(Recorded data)

######

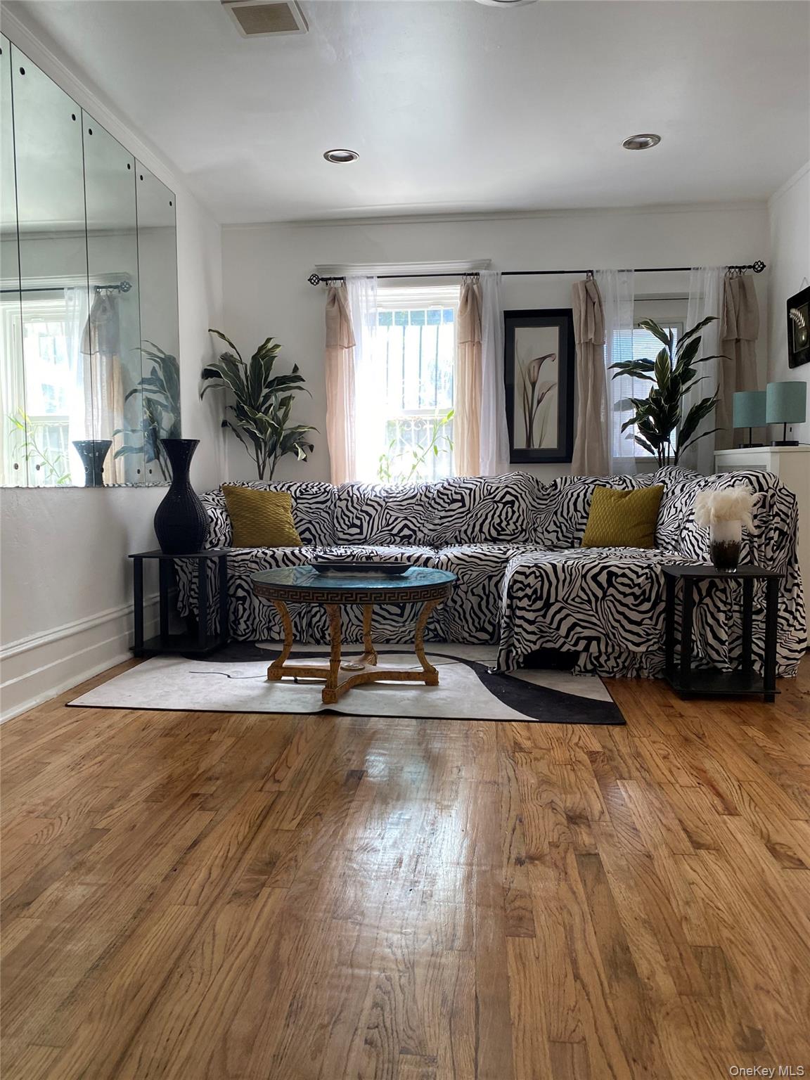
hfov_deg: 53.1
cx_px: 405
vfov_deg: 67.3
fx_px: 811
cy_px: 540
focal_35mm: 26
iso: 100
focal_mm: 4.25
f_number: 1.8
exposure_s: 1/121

######

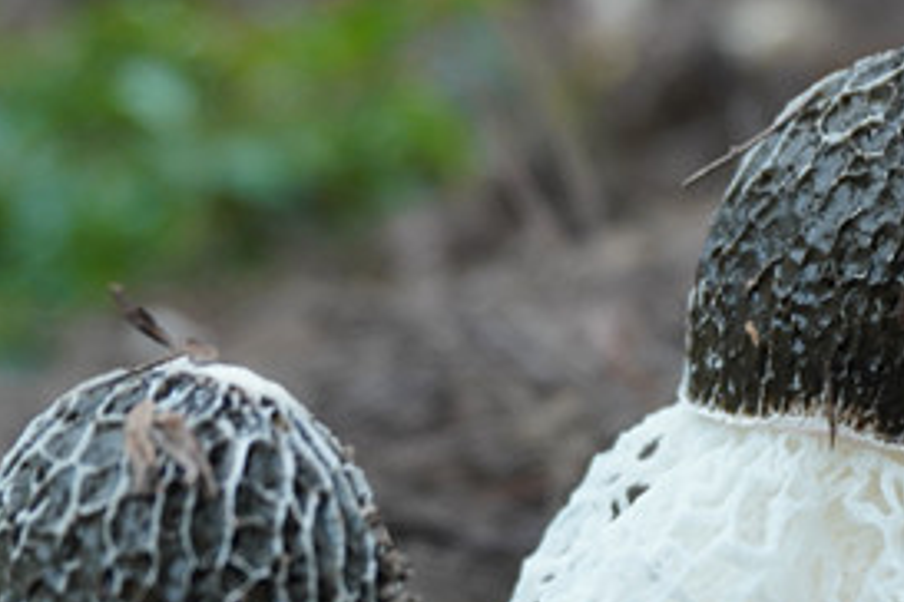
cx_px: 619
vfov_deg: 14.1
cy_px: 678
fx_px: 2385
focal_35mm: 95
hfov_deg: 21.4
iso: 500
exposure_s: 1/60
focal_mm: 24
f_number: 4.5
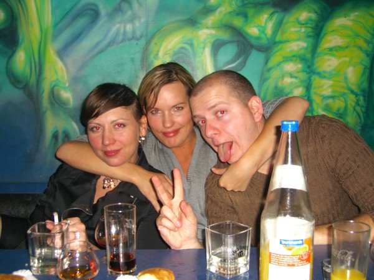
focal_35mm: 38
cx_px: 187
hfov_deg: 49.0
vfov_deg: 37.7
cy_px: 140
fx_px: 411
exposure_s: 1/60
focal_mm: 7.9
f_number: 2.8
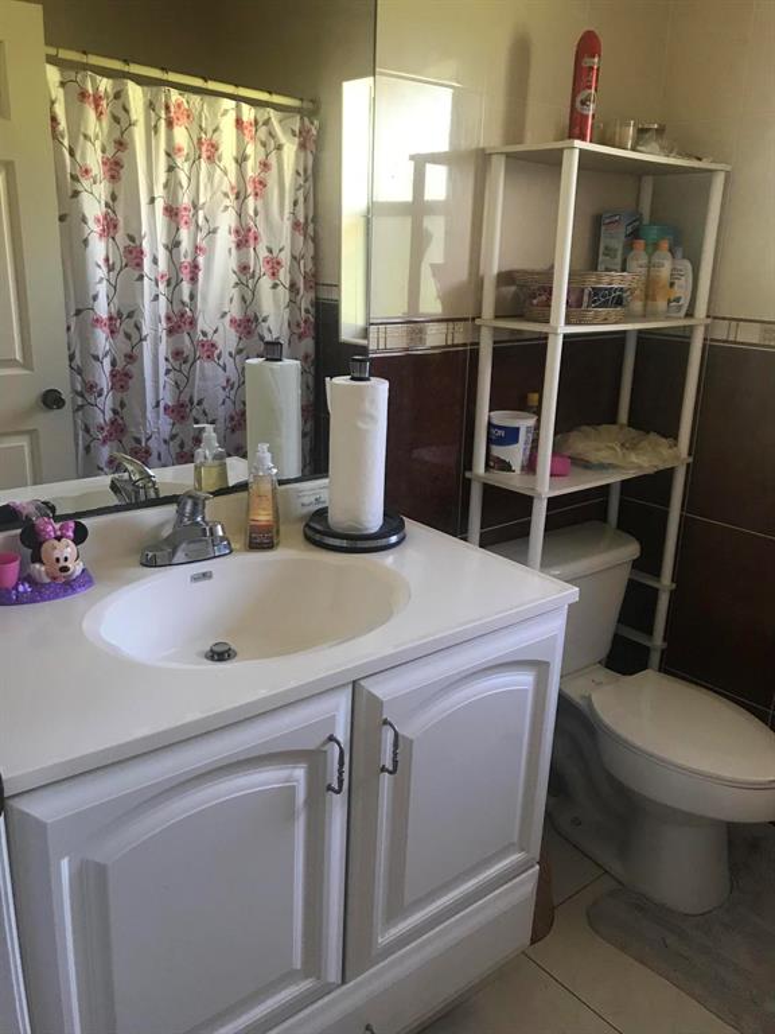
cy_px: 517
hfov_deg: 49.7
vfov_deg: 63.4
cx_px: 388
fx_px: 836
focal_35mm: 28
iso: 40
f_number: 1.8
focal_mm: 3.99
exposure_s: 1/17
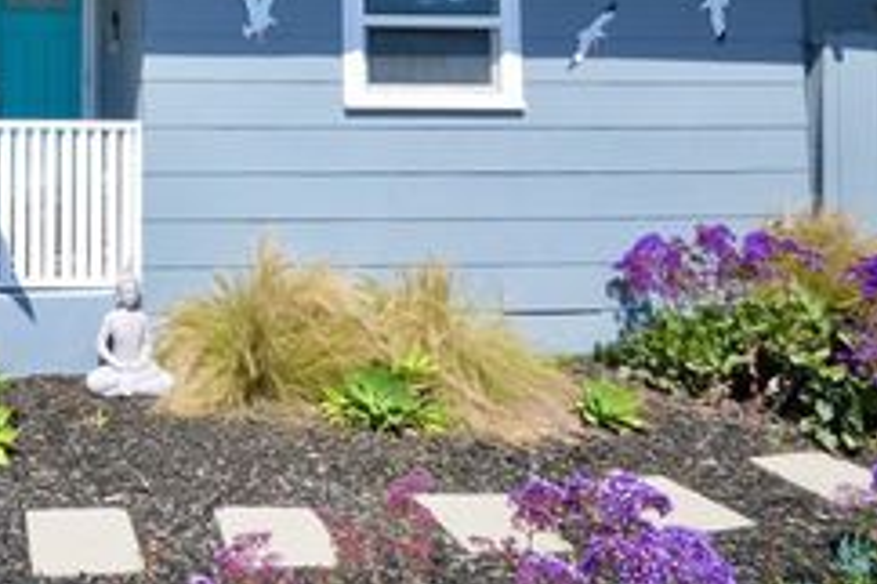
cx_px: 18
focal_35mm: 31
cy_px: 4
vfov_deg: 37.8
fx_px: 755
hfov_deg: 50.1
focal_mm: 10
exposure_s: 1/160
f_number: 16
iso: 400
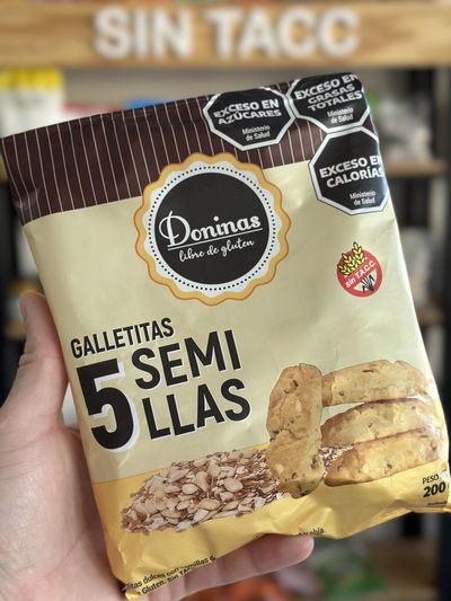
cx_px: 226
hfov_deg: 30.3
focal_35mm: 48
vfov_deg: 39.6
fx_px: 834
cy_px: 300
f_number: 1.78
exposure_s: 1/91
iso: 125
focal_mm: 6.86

######

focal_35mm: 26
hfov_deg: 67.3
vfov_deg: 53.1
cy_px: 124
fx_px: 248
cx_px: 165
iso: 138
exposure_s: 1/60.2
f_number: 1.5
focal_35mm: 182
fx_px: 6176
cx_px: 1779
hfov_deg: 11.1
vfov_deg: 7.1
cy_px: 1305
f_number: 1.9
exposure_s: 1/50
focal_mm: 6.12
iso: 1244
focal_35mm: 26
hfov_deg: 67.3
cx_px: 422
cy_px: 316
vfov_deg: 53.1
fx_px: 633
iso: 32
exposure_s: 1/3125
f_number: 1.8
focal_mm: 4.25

######

Task objective
Look above for the line with "vfov_deg: 14.1", then print it and each line after it down to and including the line with "focal_mm: 6.86". Leave out the pictures and keep the wording exact.

Result
vfov_deg: 14.1
cy_px: 678
fx_px: 2385
focal_35mm: 95
hfov_deg: 21.4
iso: 500
exposure_s: 1/60
focal_mm: 24
f_number: 4.5
focal_35mm: 38
cx_px: 187
hfov_deg: 49.0
vfov_deg: 37.7
cy_px: 140
fx_px: 411
exposure_s: 1/60
focal_mm: 7.9
f_number: 2.8
cy_px: 517
hfov_deg: 49.7
vfov_deg: 63.4
cx_px: 388
fx_px: 836
focal_35mm: 28
iso: 40
f_number: 1.8
focal_mm: 3.99
exposure_s: 1/17
cx_px: 18
focal_35mm: 31
cy_px: 4
vfov_deg: 37.8
fx_px: 755
hfov_deg: 50.1
focal_mm: 10
exposure_s: 1/160
f_number: 16
iso: 400
cx_px: 226
hfov_deg: 30.3
focal_35mm: 48
vfov_deg: 39.6
fx_px: 834
cy_px: 300
f_number: 1.78
exposure_s: 1/91
iso: 125
focal_mm: 6.86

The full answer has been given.